Sometimes he thought with terror that he had plunged too far, had given too much to Logan, had committed some obscure blasphemy, had been perhaps “overseen” even in that moment when the weakness and all that was dead in him had been wrenched away. And he said to himself:—

“No. This is much worse than death. It is foolish to seek any meaning in death, for death is not the worst.”

It was no good turning to his people, for he knew that he was cut off from them. They were confined in their Judaism, from which he had broken free. That was one of the dead things which had been taken from him.

His mother could not help him, because she could not endure his unhappiness. The pain of it was too great for her, and he had to invent a spurious happiness, to pretend that he was working as usual, though with great difficulty, and that, as usual, he was out and about, seeing his friends. And in a way this pretence gave him relief, though he suffered for it afterwards. He suffered so cruelly that he was forced by it into making an effort to grope back into life.

He was able to take up his work again, and the exercise of his craft soothed him, though it gave him no escape. The conception of his market picture was dead. It was enclosed in Judaism, from which he was free. Yet he had no other conception in his mind, and he knew that any picture he might paint must spring from it. So he clung to the dead conception and made studies and drawings for its execution.

Some of these drawings he was able to sell to Tysoe, who worried him by coming to talk about Logan and was nearly always ashamed to leave the studio without buying. Mendel was saved from borrowing of his people, which had become repugnant to him now that he no longer belonged to them.

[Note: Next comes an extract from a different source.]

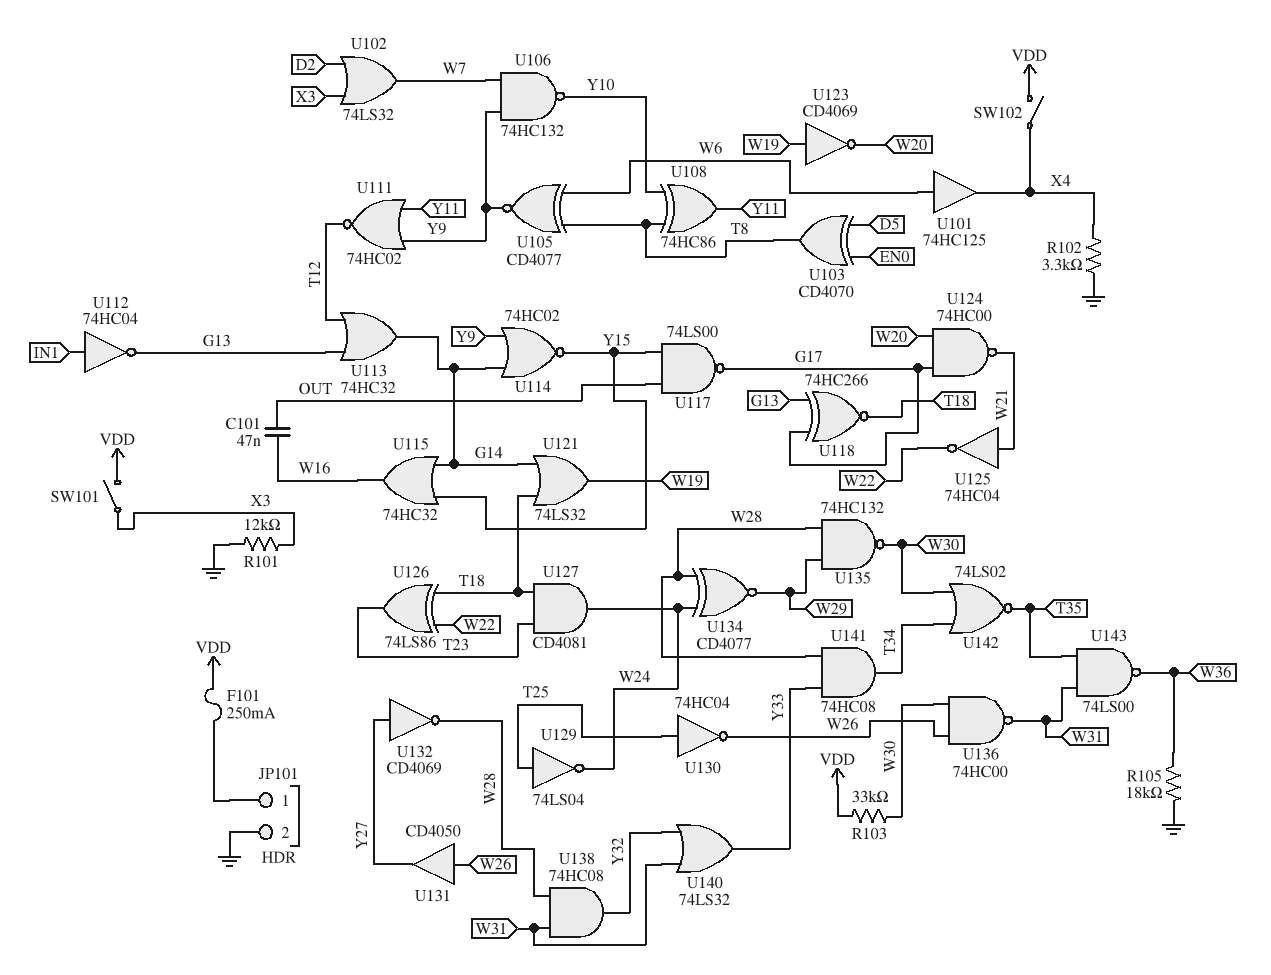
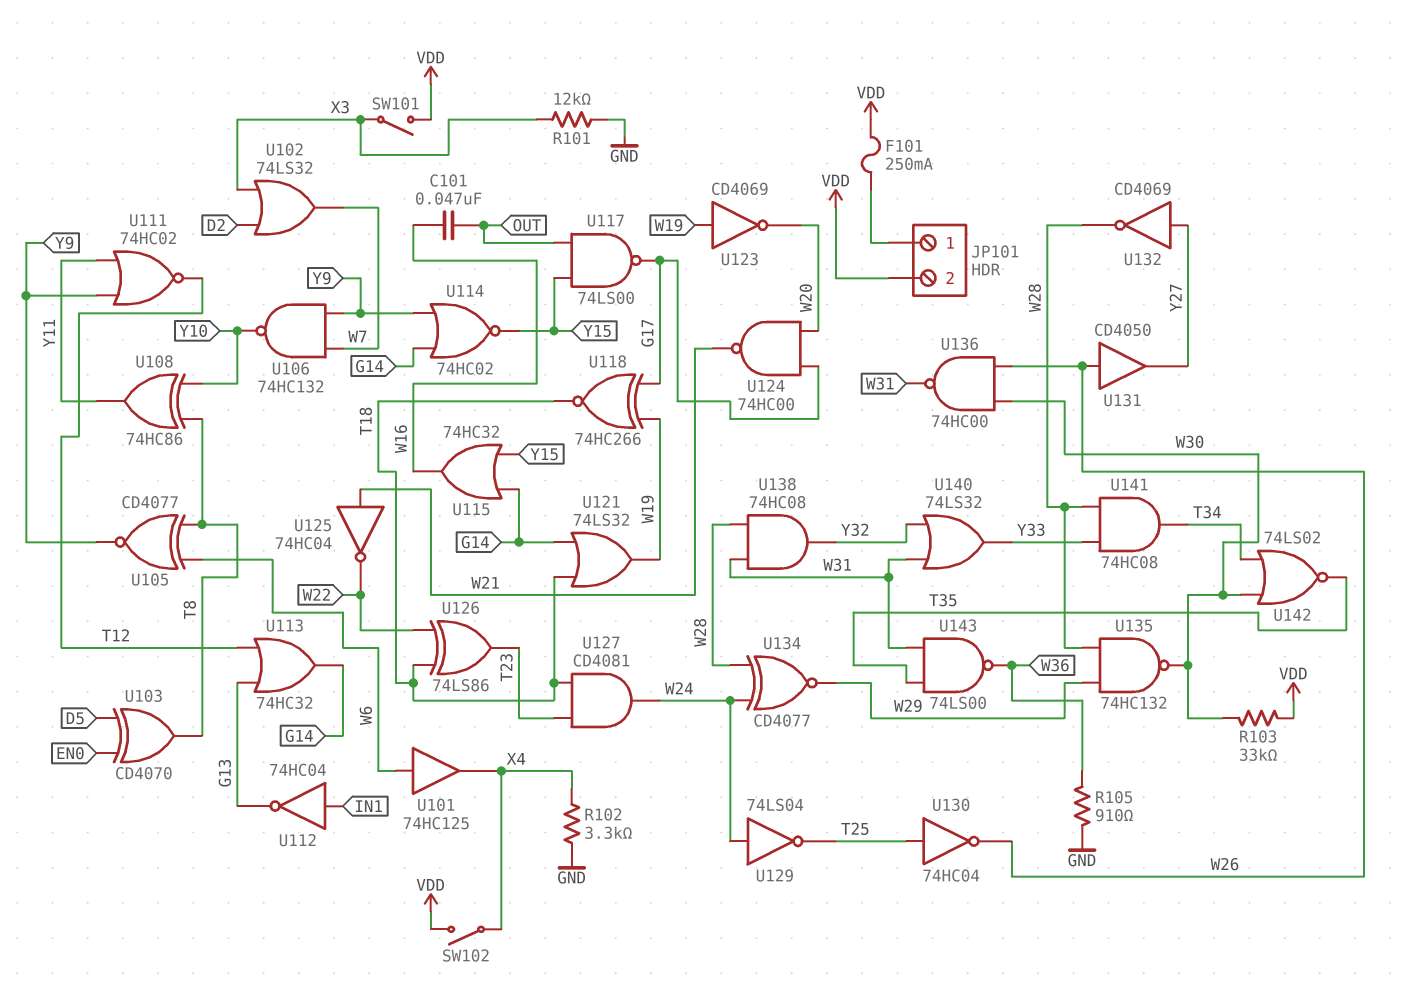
JP101 pin 2: GND -> VDD
R105: 18k (GND, W36) -> 910 (GND, W36)
U118: XNOR 74HC266 (in G13, in G17, out T18) -> XNOR 74HC266 (in G17, in W19, out T18)
U129: NOT 74LS04 (in T25, out W24) -> NOT 74LS04 (in W24, out T25)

It was through Tysoe’s talk that he was able to push his way through the tragedy of Logan and Oliver back to life. Tysoe insisted that the cause of it was jealousy, but Mendel knew that Logan was beyond jealousy, and, piecing the story together, he saw how Oliver had set herself to smash their friendship because it fortified in her lover what she detested, his intellect, which, because she could not satisfy it, stood between him and his passion for her. If anyone was responsible it was she, for she had tried to smash a spiritual thing and had herself been smashed. . . . And Mendel saw that had he tried to smash the relationship between Logan and Oliver he too would have been broken, for that also was a spiritual thing, though an evil. And he saw that, but for Morrison, he must have tried to smash it. His obligation to her had given him the strength to resist, to make his escape. Oliver had triumphed, evil had triumphed, and she and Logan were dead and he had to grope his way back to life, and if he could not succeed in doing that, then she and evil would have triumphed indeed, and what was left of him would have to follow the dead that had gone with Logan.

He sought the society of his father and of the old Jews, the friends of the family, and was left marvelling at their indifference to good and evil. They knew neither joy nor despair. They had yielded up their will to God, upon Whom, through fair weather and foul, their thoughts were centred. They lived in a complete stagnation which made him shudder. Their lives were like stale water, like unmoved puddles, from which every now and then their passions broke in bubbles, broke vainly, in bubbles. Nothing brought them any nearer to the God upon Whom their thoughts were centred, and only Time brought them any nearer to the earth.